Group "S-Train"
Dagani Federico, Galimberti Tommaso, Kodad Michal
Our project aims to digitize images of cooking recipes taken from screenshots or scans of cooking websites and books. The main goal is to process these images and automatically extract and categorize their content into three raw text sections:
- Dish Title
- Ingredients List
- Recipe Instructions
To train and evaluate our model, we used digitized recipe databases as ground truth. To simulate input images, we generated synthetic data by converting recipe text into Markdown pages (mimicking different cooking books and websites) and rendering them as images using Pandoc.
The model is composed of two main components:
- OCR Module – detects bounding boxes and extracts raw text from the image
- NLP Head – classifies the extracted text into categories (title, ingredients, instructions)
We used the "Food Ingredients and Recipes Dataset with Images" from Kaggle, which contains around 13,500 rows. Each row includes the following string attributes:
TitleIngredientsInstructionImage_nameCleaned_ingredients
For our project, we focused on the first three fields: Title, Ingredients, and Instruction, as these align with the output targets of our model.
The only preprocessing step needed was to remove rows with missing values in any of the selected fields to ensure clean training data.
We used PP-StructureV2 as our OCR engine, which follows a layout-first strategy rather than applying text recognition directly across the whole image.
-
Layout Analysis:
The model first analyzes the visual structure of the page using a detection network. It identifies and segments regions of interest — such as paragraphs, headings, tables, and other blocks — by drawing bounding boxes (bboxes) around them. These regions are semantically meaningful and correspond to logical sections of the page. -
Text Recognition:
Once the blocks are detected, the system applies a text recognition model only within each identified bbox.
In our case, this approach allowed us to isolate text blocks likely corresponding to titles, ingredients, and instructions. These extracted texts were then passed to our NLP classifier for categorization.
The extracted text from each bbox was passed to an Electra-small-discriminator model, which classified the content into one of three classes:
- Title
- Ingredients
- Instructions
To train the NLP classifier, we extracted tuples of (title, ingredients, instructions) from each row in the dataset. These three text segments were batched separately and tokenized using the Electra tokenizer. During each training step, we passed these tokenized batches one at a time through the model by calling it three times—once for each content type. At each step the losses are computed from the three different classes and summed togheter.
The loss is then used to update the model's weights via backpropagation, using the AdamW optimizer. This training setup helped the model learn to distinguish between the three categories by explicitly presenting examples of each class during every training iteration.
Despite having a balanced training set, the model initially predicted only the class "title" for all inputs.
The original rate of 1e-3 was too high, as the original model was trained with the maximum learnign rate of 5e-4, so we actually destroyed the pretrained model.
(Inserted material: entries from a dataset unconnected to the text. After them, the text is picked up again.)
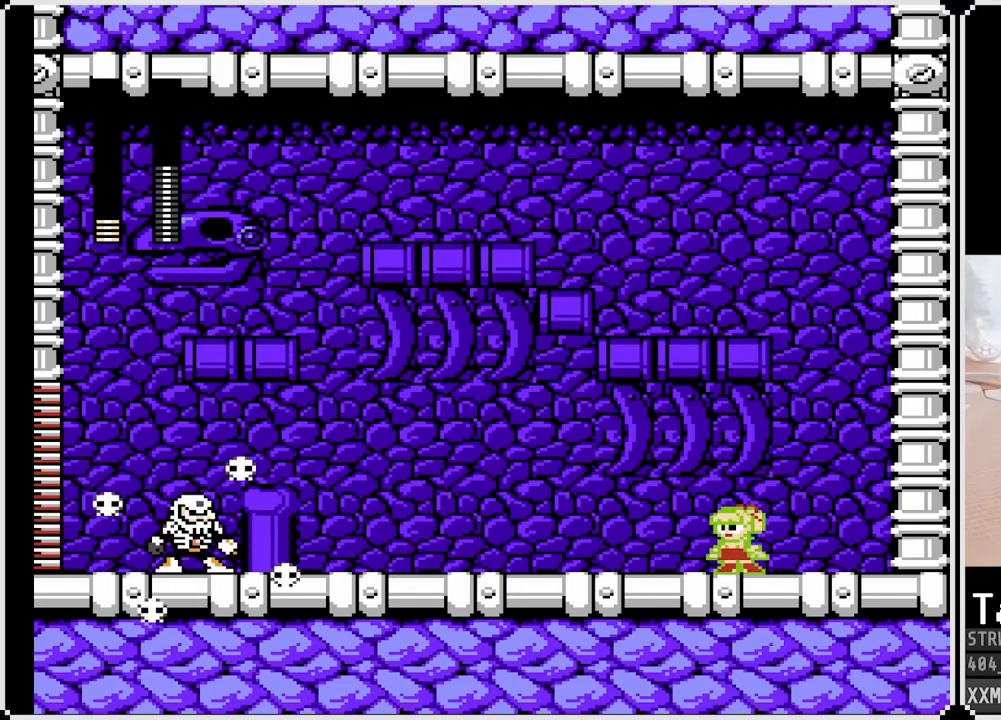
{"buttons": ["SQUARE"], "left_stick": "center", "right_stick": "center", "events": []}
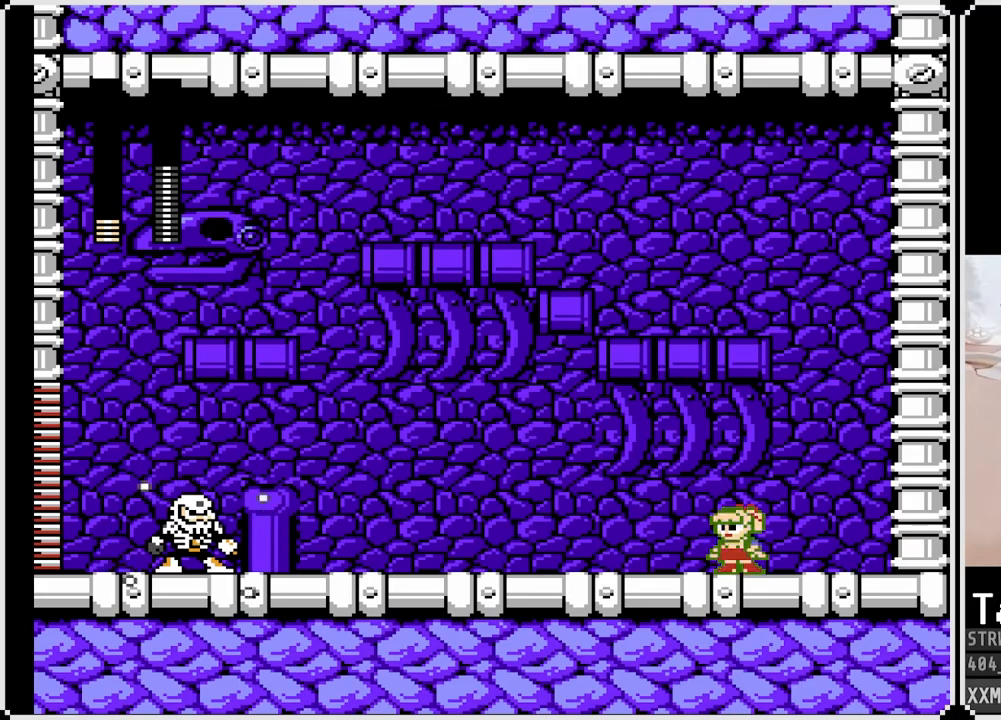
{"buttons": [], "left_stick": "center", "right_stick": "center", "events": [[350, "SQUARE", "up"]]}
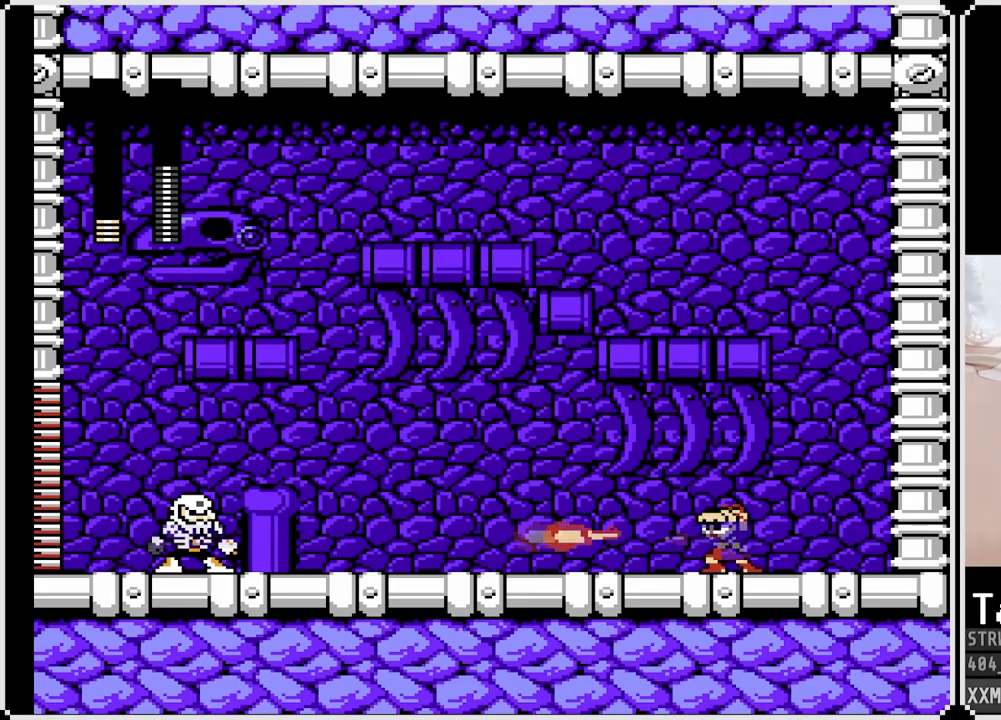
{"buttons": ["SQUARE"], "left_stick": "center", "right_stick": "center", "events": [[67, "SQUARE", "down"]]}
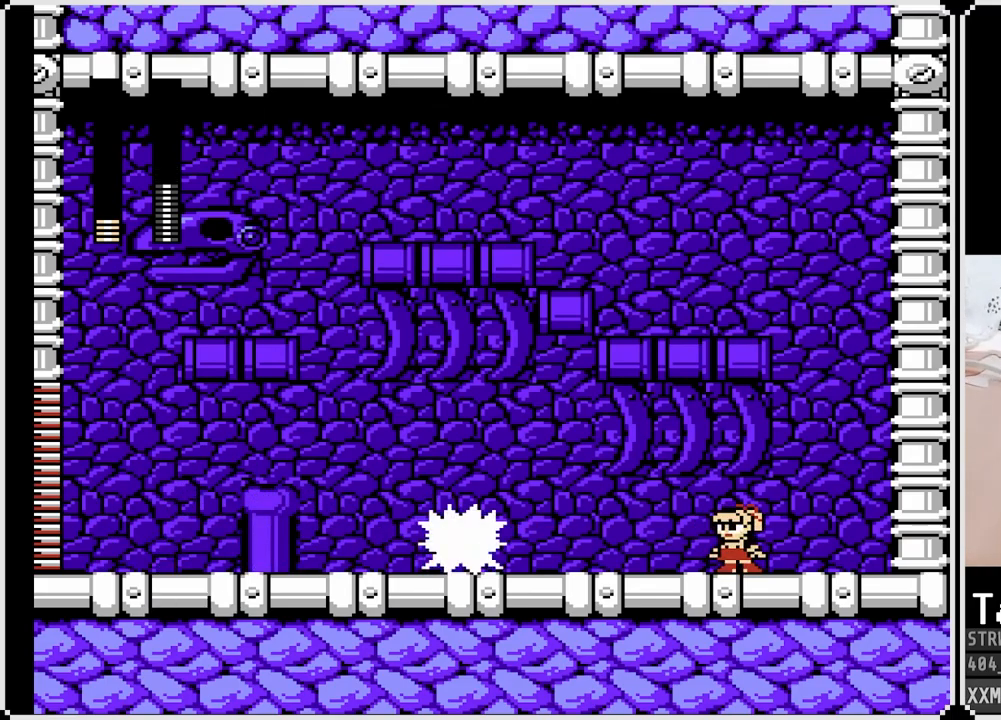
{"buttons": ["CROSS", "SQUARE", "DPAD_LEFT"], "left_stick": "center", "right_stick": "center", "events": [[150, "DPAD_LEFT", "down"], [167, "CROSS", "down"]]}
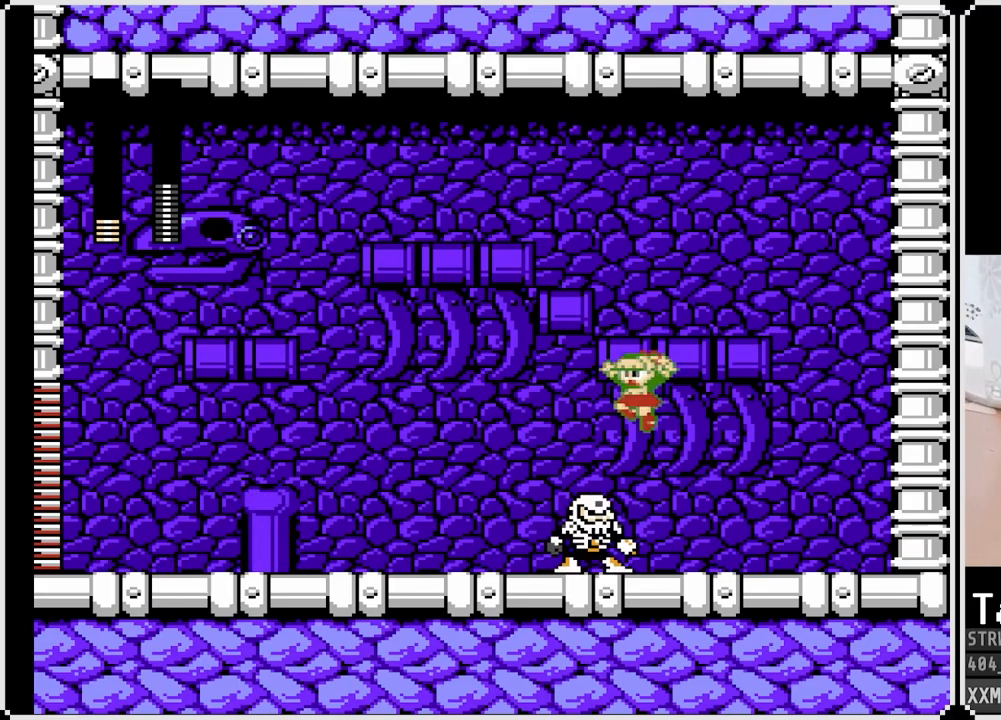
{"buttons": ["SQUARE", "DPAD_RIGHT"], "left_stick": "center", "right_stick": "center", "events": [[83, "DPAD_RIGHT", "down"], [100, "DPAD_LEFT", "up"], [233, "CROSS", "up"]]}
After lowering it to 1e-4, the model started learning correctly.
With proper hyperparameters:
- Loss Function: Cross-entropy
- Optimizer: AdamW
- Early stopping on validation loss
…the model quickly reached over 99% validation accuracy in 6 epochs.
Figure 1 – Accuracy curve over training epochs for two models. The first model is trained for 10 epochs, while the second model stops at epoch 7 due to early stopping. The blue line represents the training set, and the red line represents the validation set. The curves have been smoothed, the low opacity lines represent the true values.
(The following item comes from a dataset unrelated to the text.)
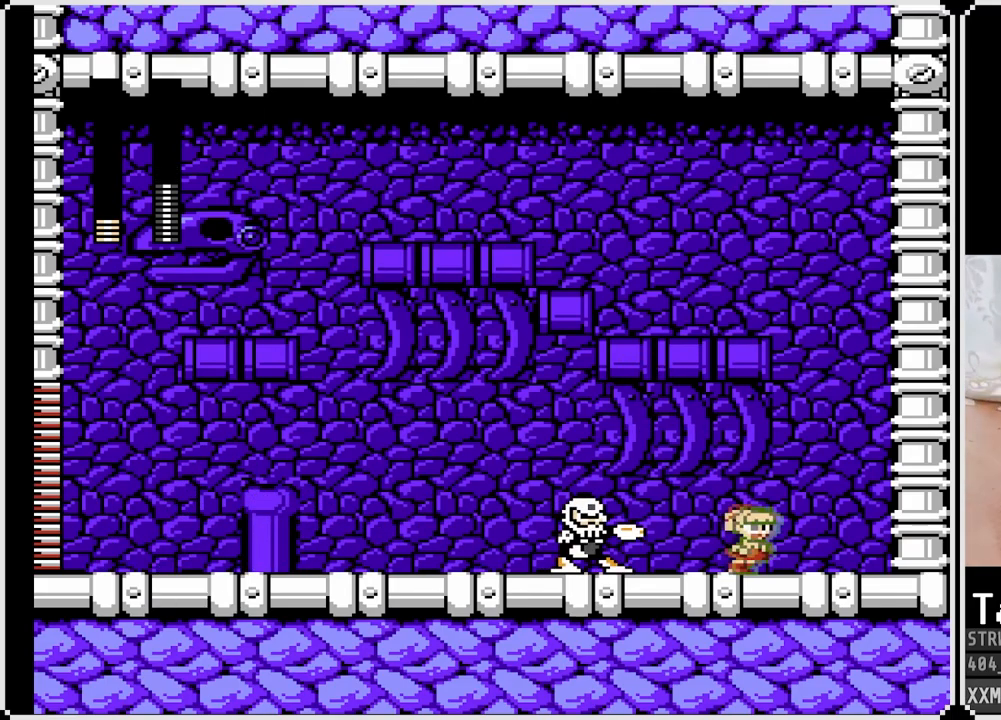
{"buttons": ["CROSS", "SQUARE", "DPAD_RIGHT"], "left_stick": "center", "right_stick": "center", "events": [[250, "CROSS", "down"]]}
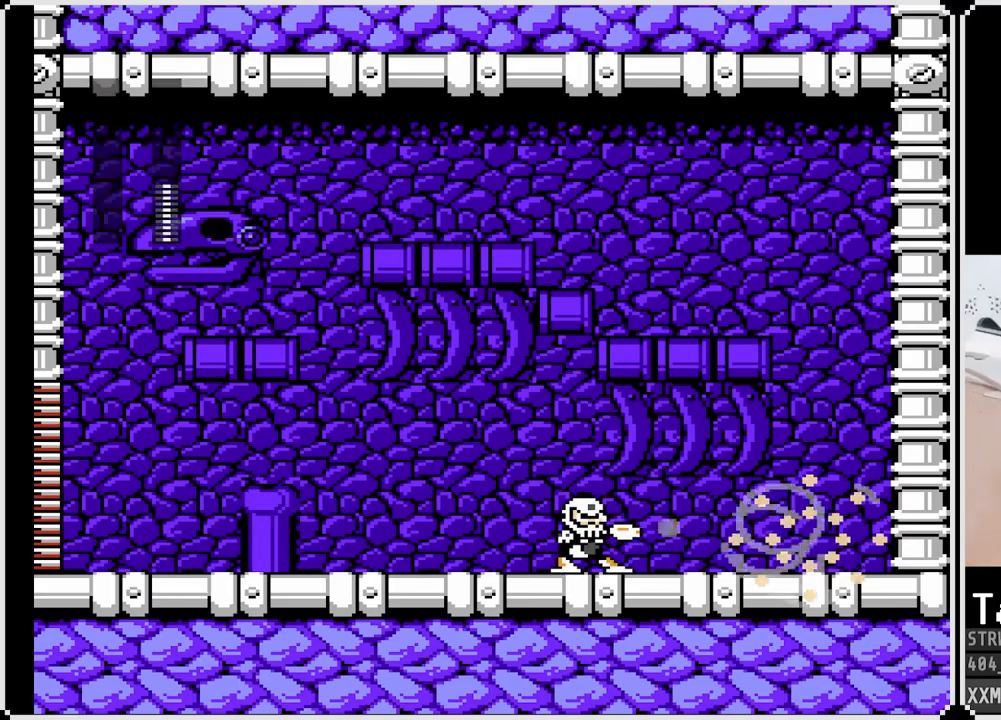
{"buttons": ["SQUARE"], "left_stick": "center", "right_stick": "center", "events": [[50, "CROSS", "up"], [100, "DPAD_RIGHT", "up"]]}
Figure 2 – Loss curve over training epochs. The y-axis uses a logarithmic scale.
On synthetic images (generated using our custom Markdown templates), the full pipeline (OCR + NLP) performed almost perfectly.
However, on real-world images, performance dropped significantly. The main issue was with the OCR, which often returned a single large bbox surrounding the entire image—failing to segment content correctly.

Figure 3 – OCR output on a synthetic image: the model correctly detects multiple bounding boxes, each corresponding to a distinct section of the recipe layout.
We tried several preprocessing steps to reduce visual noise in real-world images:
- Converting to grayscale
- Cropping excess background
…but these weren’t sufficient to overcome the bbox issue.
To address the OCR bottleneck, we experimented with:
- Using simple OCR only, without layout analysis, for images with 1 or 0 bboxes.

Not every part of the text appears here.